January 17, 2012 • 4:49PM

by Dave Christie

For many people, 1984 brings images of George Orwell’s famous book: communication through shortened words with no vowels, perpetual war waged through the air, and thought control to dumb down the population. For John F. Kennedy, 1984 had a far different conception, created by a far different intention. 1984 was the year set by John F. Kennedy to have a representative of humanity step foot on the planet Mars. One can only imagine the world, were that mission to have occurred. Doubtless, our thoughts would be freer, war would be a thing of the past, and vowels would be in greater use.

For the moment, do not think of John F. Kennedy’s Mars mission as simply some sort of event, as simply a rocket being launched, and soon thereafter, the awesome feeling of the sight of a fellow human being bounding around on the red planet.

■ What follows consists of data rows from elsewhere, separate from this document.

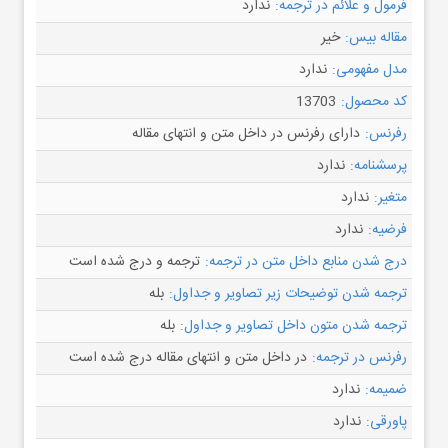
فرمول و علائم در ترجمه:
ندارد
مقاله بیس:
خیر
مدل مفهومی:
ندارد
کد محصول:
13703
رفرنس:
دارای رفرنس در داخل متن و انتهای مقاله
پرسشنامه:
ندارد
متغیر:
ندارد
فرضیه:
ندارد
درج شدن منابع داخل متن در ترجمه:
ترجمه و درج شده است
ترجمه شدن توضیحات زیر تصاویر و جداول:
بله
ترجمه شدن متون داخل تصاویر و جداول:
بله
رفرنس در ترجمه:
در داخل متن و انتهای مقاله درج شده است
ضمیمه:
ندارد
پاورقی:
ندارد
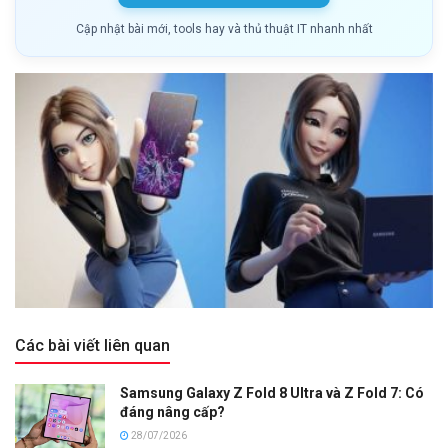
Cập nhật bài mới, tools hay và thủ thuật IT nhanh nhất
Các bài viết liên quan
Samsung Galaxy Z Fold 8 Ultra và Z Fold 7: Có
đáng nâng cấp?
28/07/2026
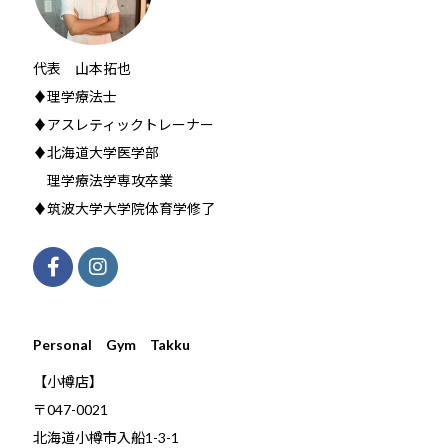
代表 山本拓也
♦理学療法士
♦アスレティックトレーナー
♦北海道大学医学部
理学療法学専攻卒業
♦筑波大学大学院体育学修了
Personal Gym Takku
【小樽店】
〒047-0021
北海道小樽市入船1-3-1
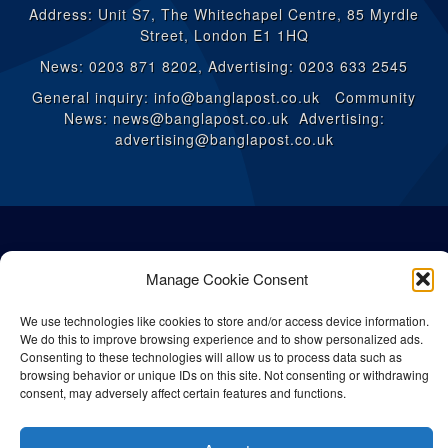
Address: Unit S7, The Whitechapel Centre, 85 Myrdle
Street, London E1 1HQ
News: 0203 871 8202, Advertising: 0203 633 2545
General inquiry: info@banglapost.co.uk Community
News: news@banglapost.co.uk Advertising:
advertising@banglapost.co.uk
Manage Cookie Consent
We use technologies like cookies to store and/or access device information.
We do this to improve browsing experience and to show personalized ads.
Consenting to these technologies will allow us to process data such as
browsing behavior or unique IDs on this site. Not consenting or withdrawing
consent, may adversely affect certain features and functions.
© All rights reserved Bangla Post
2026
| Any unauthorised use or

Think instead of the form of organization of human society that that event would have required. Could the world have been on the verge of a thermonuclear showdown? Could there have been a police state? Could one out of seven people on this planet have been hungry? Of course not. The vision of John F. Kennedy was a vision shared by Franklin Roosevelt. Had Roosevelt lived for only a few more years, his vision of a world freed from the evil fascism of the British Colonial system, would have been achieved. The former colonial nations of the world would have enjoyed living standards on par with European nations and the United States.

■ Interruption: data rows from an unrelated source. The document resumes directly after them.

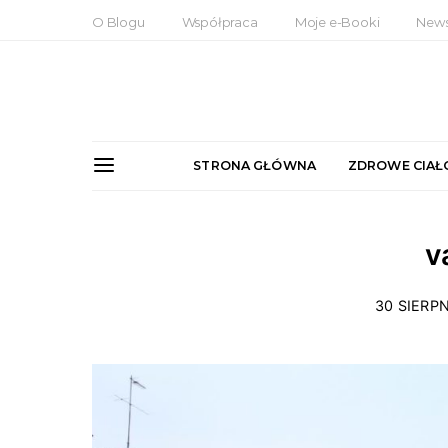
O Blogu
Współpraca
Moje e-Booki
News
STRONA GŁÓWNA
ZDROWE CIAŁ
v
30 SIERPN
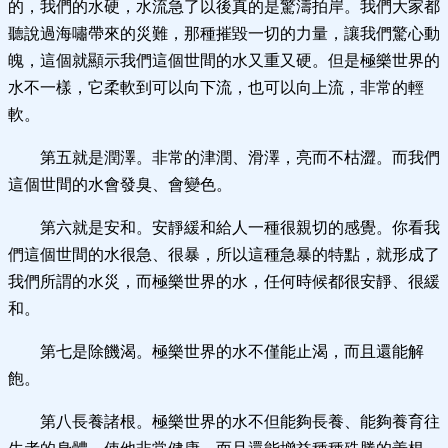
的，我們的水硬，水流急了以後真的是驚濤拍岸。我們大家都
聽說過海嘯帶來的災難，那種摧毀一切的力量，讓我們驚心動
魄，這個就顯示我們這個世間的水又重又硬。但是極樂世界的
水不一樣，它柔軟到可以向下流，也可以向上流，非常的輕
軟。
第五就是潤澤。非常的津潤、滑澤，亮而不枯澀。而我們
這個世間的水會發臭、會變色。
第六就是安和。安靜緩和給人一種很親切的感覺。你看我
們這個世間的水很急、很暴，所以這種急暴的特點，就形成了
我們所謂的水災，而極樂世界的水，任何時候都很安靜、很緩
和。
第七是除饑渴。極樂世界的水不僅能止渴，而且還能解
飽。
第八長養諸根。極樂世界的水不但能夠長養、能夠養育往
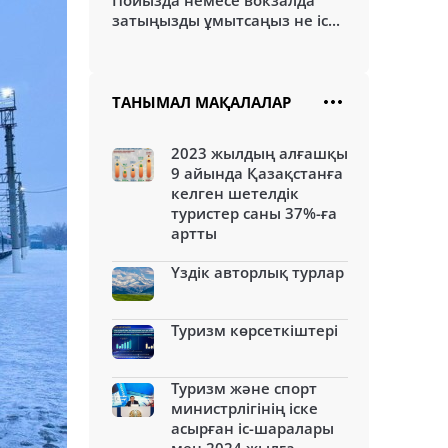
Пойызда немесе вокзалда
затыңызды ұмытсаңыз не іс...
ТАНЫМАЛ МАҚАЛАЛАР
2023 жылдың алғашқы
9 айында Қазақстанға
келген шетелдік
туристер саны 37%-ға
артты
Үздік авторлық турлар
Туризм көрсеткіштері
Туризм және спорт
министрлігінің іске
асырған іс-шаралары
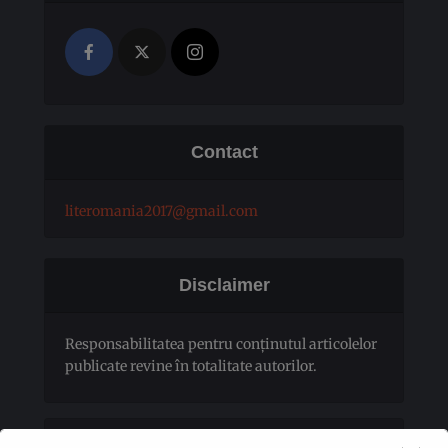
Contact
literomania2017@gmail.com
Disclaimer
Responsabilitatea pentru conţinutul articolelor
publicate revine în totalitate autorilor.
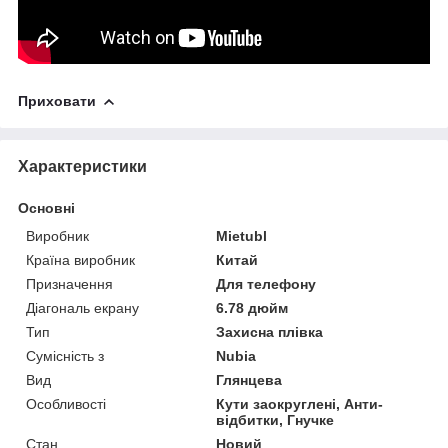
Приховати
Характеристики
Основні
Виробник
Mietubl
Країна виробник
Китай
Призначення
Для телефону
Діагональ екрану
6.78 дюйм
Тип
Захисна плівка
Сумісність з
Nubia
Вид
Глянцева
Особливості
Кути заокруглені, Анти-
відбитки, Гнучке
Стан
Новий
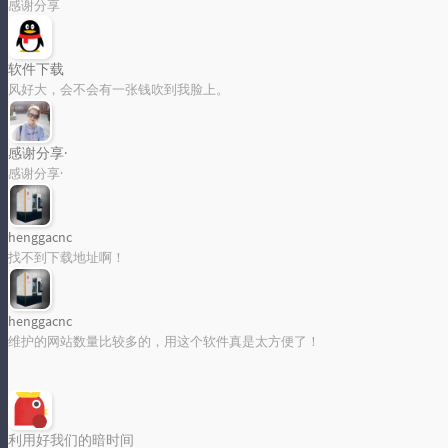
感谢分享
软件下载
风好大，会不会有一张钱吹到我脸上。
感谢分享·
感谢分享·
henggacnc
找不到下载地址啊！
henggacnc
维护的网站数量比较多的，用这个软件真是太方便了！
利用好我们的暗时间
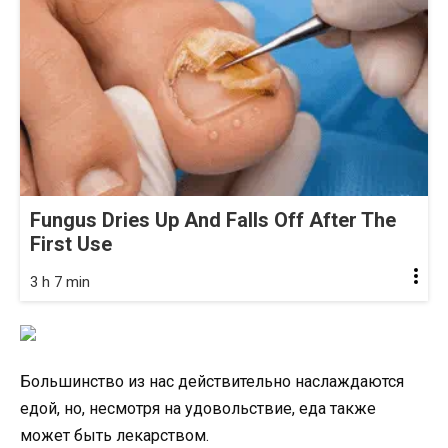
Fungus Dries Up And Falls Off After The
First Use
3 h 7 min
Большинство из нас действительно наслаждаются
едой, но, несмотря на удовольствие, еда также
может быть лекарством.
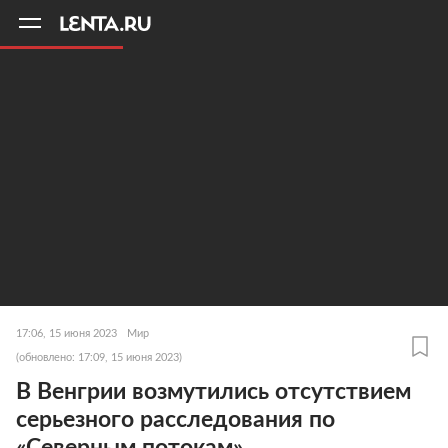
11
A
17:06, 15 июня 2023
Мир
(обновлено: 17:09, 15 июня 2023)
В Венгрии возмутились отсутствием
серьезного расследования по
«Северным потокам»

That level of standard of living could only be possibly achieved through the types of technological improvements of science driver programs such as a Mars Mission. Kennedy understood the corresponding relationship of technological advancement to raising the standard of living, and so the Mars Mission of 1984 was vectored to achieving those rates of advancement, for that anticipated level of population of 4.7 billion people. Think now to today. We have recently crossed the 7 billion mark in terms of population. If a Mars Mission was part of the equation for securing decent living standards for humanity in 1984, what would we have to do now to prepare for the future? From that standpoint, a Mars Mission becomes an absolute necessity, and even “practical”.

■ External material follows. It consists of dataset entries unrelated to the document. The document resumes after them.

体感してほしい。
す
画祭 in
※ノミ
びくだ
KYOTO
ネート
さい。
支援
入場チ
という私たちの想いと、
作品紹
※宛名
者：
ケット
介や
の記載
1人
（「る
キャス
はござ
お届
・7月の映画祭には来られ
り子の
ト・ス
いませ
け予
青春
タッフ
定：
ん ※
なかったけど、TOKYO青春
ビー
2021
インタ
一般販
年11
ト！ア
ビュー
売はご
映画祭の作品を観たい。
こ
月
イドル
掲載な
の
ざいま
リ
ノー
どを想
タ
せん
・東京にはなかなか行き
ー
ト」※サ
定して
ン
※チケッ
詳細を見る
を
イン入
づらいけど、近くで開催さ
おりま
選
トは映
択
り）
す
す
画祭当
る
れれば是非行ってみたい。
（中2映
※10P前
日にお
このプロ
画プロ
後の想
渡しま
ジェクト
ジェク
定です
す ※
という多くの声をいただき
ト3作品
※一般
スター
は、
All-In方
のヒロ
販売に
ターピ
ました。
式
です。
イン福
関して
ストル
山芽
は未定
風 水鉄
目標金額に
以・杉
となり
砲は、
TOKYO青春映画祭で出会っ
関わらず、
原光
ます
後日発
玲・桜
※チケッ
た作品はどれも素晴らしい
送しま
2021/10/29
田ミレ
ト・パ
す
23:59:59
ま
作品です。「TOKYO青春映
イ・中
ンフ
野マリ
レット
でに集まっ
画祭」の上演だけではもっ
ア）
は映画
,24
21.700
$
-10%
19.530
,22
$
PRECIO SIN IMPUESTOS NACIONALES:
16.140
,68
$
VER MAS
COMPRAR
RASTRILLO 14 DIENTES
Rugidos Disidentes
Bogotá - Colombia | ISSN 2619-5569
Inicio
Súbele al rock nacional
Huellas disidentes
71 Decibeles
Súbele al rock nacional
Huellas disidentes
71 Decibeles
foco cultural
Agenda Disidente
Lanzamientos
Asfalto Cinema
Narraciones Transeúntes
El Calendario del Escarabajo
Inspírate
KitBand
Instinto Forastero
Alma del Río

But there is another side of a Mars Mission which is not so practical. There are those who agree with the tenets of a space program from the practical standpoint of seeing the necessity of spin off technologies and related scientific advancements, so called “applied research”. But the actual real intention of a space program should be for what human progress is always based on, “pure research”, that is, research for the sake of advancing human creativity per se.

Humanity is in dire need of a new renaissance. When Nicholas of Cusa had launched the European Renaissance, he recognized that the corruption of the European oligarchy would not allow for a form of statecraft based on creativity. For this reason, the great thinkers of the Renaissance began to look west towards the Americas to establish a Republic, a form of statecraft based on the development of the human mind to increase the general welfare for not only those living, but those yet to come. And so, following those great streams in the Ocean, such as the Gulf Stream that Benjamin Franklin studied, the likes of Christopher Columbus set sail to freedom, away from the oligarchical principle. We must now find similar streams to sail away from the oligarchical principle; except for now we must create our stream, a thermonuclear fusion stream, from the Moon to Mars. Those who adhere to the oligarchical principle, like Obama, who says he does not care for this “fancy fusion”, can stay back and mop the floors of the sanatorium, where we will leave him in peace. As for those who want a new world freed from the grip of the oligarchical principle, we will reorganize the global economy under higher orders of energy flux density, beginning with fusion, moving on to matter/ anti-matter reactions, and then beyond that. That endless progress is the nature of Alexander Hamilton’s credit system.